FECA differs from the Foreign Trade Act which regulates the commodity flow in that it regulates money flow. Since money flow generally accompanies commodity flow, some provisions of these two laws overlap. Certain methods have been established to ensure that they do not contradict each other in their implementation, nor involve duplicate work. For Example, if an export and/or import transaction approved under the FTA is to be settled by one of the standard settlement methods stipulated under the Foreign Exchange Control Regulations, separate approval for foreign exchange settlement under the FECA is not required.

Regarding the administration, the Ministry of Finance initiates main policies with respect to foreign exchange operations, payments for non-merchandise transactions, capital transactions and trransfers. The Bank of Korea (BOK), which as the central bank holds and manages the nation's foreign exchange reserves, regulates operations in the exchange market and intervenes in it. The BOK is also delegated by the government to exercise comprehensive control over transactions relating to invisible trade and capital movements, and over some areas relating to visible trade.

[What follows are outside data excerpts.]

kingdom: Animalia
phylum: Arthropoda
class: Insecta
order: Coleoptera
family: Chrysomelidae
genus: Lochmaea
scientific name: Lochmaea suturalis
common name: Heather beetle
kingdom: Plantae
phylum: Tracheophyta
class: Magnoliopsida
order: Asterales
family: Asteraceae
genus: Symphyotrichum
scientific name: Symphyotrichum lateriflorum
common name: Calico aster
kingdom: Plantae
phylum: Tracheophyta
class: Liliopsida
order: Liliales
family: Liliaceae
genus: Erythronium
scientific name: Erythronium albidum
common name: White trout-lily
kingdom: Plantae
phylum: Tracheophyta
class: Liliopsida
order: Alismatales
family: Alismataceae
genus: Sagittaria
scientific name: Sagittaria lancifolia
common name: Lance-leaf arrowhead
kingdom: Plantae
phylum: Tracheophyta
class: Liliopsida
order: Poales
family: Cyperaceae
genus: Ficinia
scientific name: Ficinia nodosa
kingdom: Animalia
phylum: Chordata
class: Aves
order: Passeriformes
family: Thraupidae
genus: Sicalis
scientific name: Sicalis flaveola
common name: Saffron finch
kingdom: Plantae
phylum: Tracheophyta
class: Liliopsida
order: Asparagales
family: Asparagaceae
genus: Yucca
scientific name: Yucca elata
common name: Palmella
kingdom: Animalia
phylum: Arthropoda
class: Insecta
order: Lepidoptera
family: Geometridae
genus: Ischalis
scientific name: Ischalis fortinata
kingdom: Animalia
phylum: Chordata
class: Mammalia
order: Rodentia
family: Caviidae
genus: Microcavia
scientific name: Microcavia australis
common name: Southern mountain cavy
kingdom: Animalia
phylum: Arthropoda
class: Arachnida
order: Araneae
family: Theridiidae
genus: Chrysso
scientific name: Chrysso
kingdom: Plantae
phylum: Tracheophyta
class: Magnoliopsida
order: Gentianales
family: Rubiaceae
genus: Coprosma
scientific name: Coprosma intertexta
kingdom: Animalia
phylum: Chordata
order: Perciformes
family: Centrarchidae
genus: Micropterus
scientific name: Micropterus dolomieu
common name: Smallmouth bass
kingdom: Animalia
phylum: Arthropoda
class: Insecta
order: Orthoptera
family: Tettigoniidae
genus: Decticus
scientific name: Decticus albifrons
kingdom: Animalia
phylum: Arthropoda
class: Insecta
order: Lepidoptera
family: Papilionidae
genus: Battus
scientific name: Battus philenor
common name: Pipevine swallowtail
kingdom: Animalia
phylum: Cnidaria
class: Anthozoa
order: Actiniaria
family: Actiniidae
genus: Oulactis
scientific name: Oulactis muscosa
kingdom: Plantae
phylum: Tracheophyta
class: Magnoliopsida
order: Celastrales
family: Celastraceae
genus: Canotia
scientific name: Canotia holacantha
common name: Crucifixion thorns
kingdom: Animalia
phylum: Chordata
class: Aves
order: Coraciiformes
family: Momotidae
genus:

Foreign exchange banks, as well as foreign bank branches in Korea, are authorized by the Minister of Finance or the BOK to engage in commercial international banking and dealings in all foreign exchange, with the exception of those expressly prohibited. Their role in foreign exchange regulation is important in as much as they are authorized to screen and give approval to most of the transactions listed in the FECA as well as to license exports and imports according to the FTA. In addition, they undertake the ex post facto management of some of the above transactions. Other institutions such as money-changers, overseas missions of the government, customs houses, post offices and the Office of Supply are administrative bodies of exchange regulation insofar as they perform functions specifically allotted by the FECA.

* Korea is preparing a foreign exchange market reform program for implementation in September 1992.


The Customs Act

The Customs Act provides for customs systems and procedures regarding transportation facilities, bonded areas, transportation, customs clearance, etc., in order to properly control foreign goods and to prevent smuggling.

The laws required for the enforcement of the Customs Act are prescribed by Presidential Decree, Ministerial Notice, Notice of Customs Administration, etc. To encourage exporters and to facilitate customs procedures, the Special Act for Customs Drawback on Raw Materials for Manufacturing Export Goods has been in force since July 1, 1975.

Since 1988, the Korean Customs Tariff Schedule, which is attached to the Act, has been based on the Harmonized Commodity Description and Coding system. The Harmonized system (H.S.) consists of rules for the interpretation of tariff schedules, 21 sections, 97 chapters and 5,019 headings and subheadings.

Under the Act, the tariff application order, valuation of goods and declaration of price are provided. It also allows some flexibility to reduce, exempt, refund and/or pay installment customs duty to accommodate changes in economic, social, educational and other government policies, and is in compliance with the provisions of international conventions, international practices or courtesies.